Assignment – Copy out, word for word, the entire exchange between Jon Favreau and Dan Pfeiffer about Democrats and the media.

*** Opening Document passage ***

Jon Favreau: Democratic candidates and campaigns to deliver messages that move and inspire people. And instead of always trying to get our message out through the old media filter, or with old media strategies that rely too heavily on television advertising and direct mail, Democrats need to invest more in digital media and digital organizing. But even if we do all that, Republicans still have multiple mass media organizations that help deliver their message to millions of Americans every single day, whether they watch Fox, or read a Breitbart story on Facebook. Democrats don’t have that.

 

Dan Pfeiffer: We Democrats are consumers of journalism. We want to live in this idealized world of All the President’s Men. Or even to update the cultural metaphor: Spotlight. Right? Where there are these hard-working, honest, ink-stained wretches who were going out there and they are calling balls and strikes in the public discourse of politics. They’re holding politicians accountable for their lies. We want to live in that world. We desperately desire. That world is over. I actually think we have to as a society change the definition of journalism, because it means all kinds of things now, right? Like what is media? Like crooked Media: it is a media organization. We inform people of things through Pod Save America or whatever else, but we’re not the same as The New York Times or even NPR. Right? FOX News, they have badges that say White House Press Corps. They are a Republican Party organization. Right? With a couple of people who like to look in the mirror and say they’re journalists there. Breitbart in the Alabama Senate race sent their reporters down to Alabama to look into the allegations against Roy Moore. What they did is no different than the RNC sending their oppo researchers down there to try to dig up dirt, like they are a political organization. As Democratic Party organizations, we actually have to learn lessons from how Breitbart’s operated, how the Trump organization has operated.

*** Closing Document passage ***
*** Opening Dataset entries ***

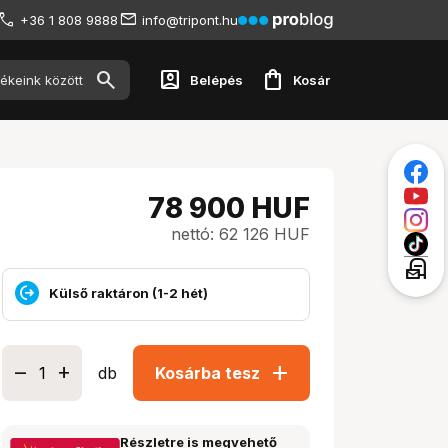
+36 1 808 9888
info@tripont.hu
account_box
shopping_bag
Belépés
Kosár
78 900
HUF
nettó: 62 126 HUF
local_post_office
Külső raktáron (1-2 hét)
add
db
Kosárba tesz
Részletre is megvehető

*** Closing Dataset entries ***

Result –
Jon Favreau: Democratic candidates and campaigns to deliver messages that move and inspire people. And instead of always trying to get our message out through the old media filter, or with old media strategies that rely too heavily on television advertising and direct mail, Democrats need to invest more in digital media and digital organizing. But even if we do all that, Republicans still have multiple mass media organizations that help deliver their message to millions of Americans every single day, whether they watch Fox, or read a Breitbart story on Facebook. Democrats don’t have that.

 

Dan Pfeiffer: We Democrats are consumers of journalism. We want to live in this idealized world of All the President’s Men. Or even to update the cultural metaphor: Spotlight. Right? Where there are these hard-working, honest, ink-stained wretches who were going out there and they are calling balls and strikes in the public discourse of politics. They’re holding politicians accountable for their lies. We want to live in that world. We desperately desire. That world is over. I actually think we have to as a society change the definition of journalism, because it means all kinds of things now, right? Like what is media? Like crooked Media: it is a media organization. We inform people of things through Pod Save America or whatever else, but we’re not the same as The New York Times or even NPR. Right? FOX News, they have badges that say White House Press Corps. They are a Republican Party organization. Right? With a couple of people who like to look in the mirror and say they’re journalists there. Breitbart in the Alabama Senate race sent their reporters down to Alabama to look into the allegations against Roy Moore. What they did is no different than the RNC sending their oppo researchers down there to try to dig up dirt, like they are a political organization. As Democratic Party organizations, we actually have to learn lessons from how Breitbart’s operated, how the Trump organization has operated.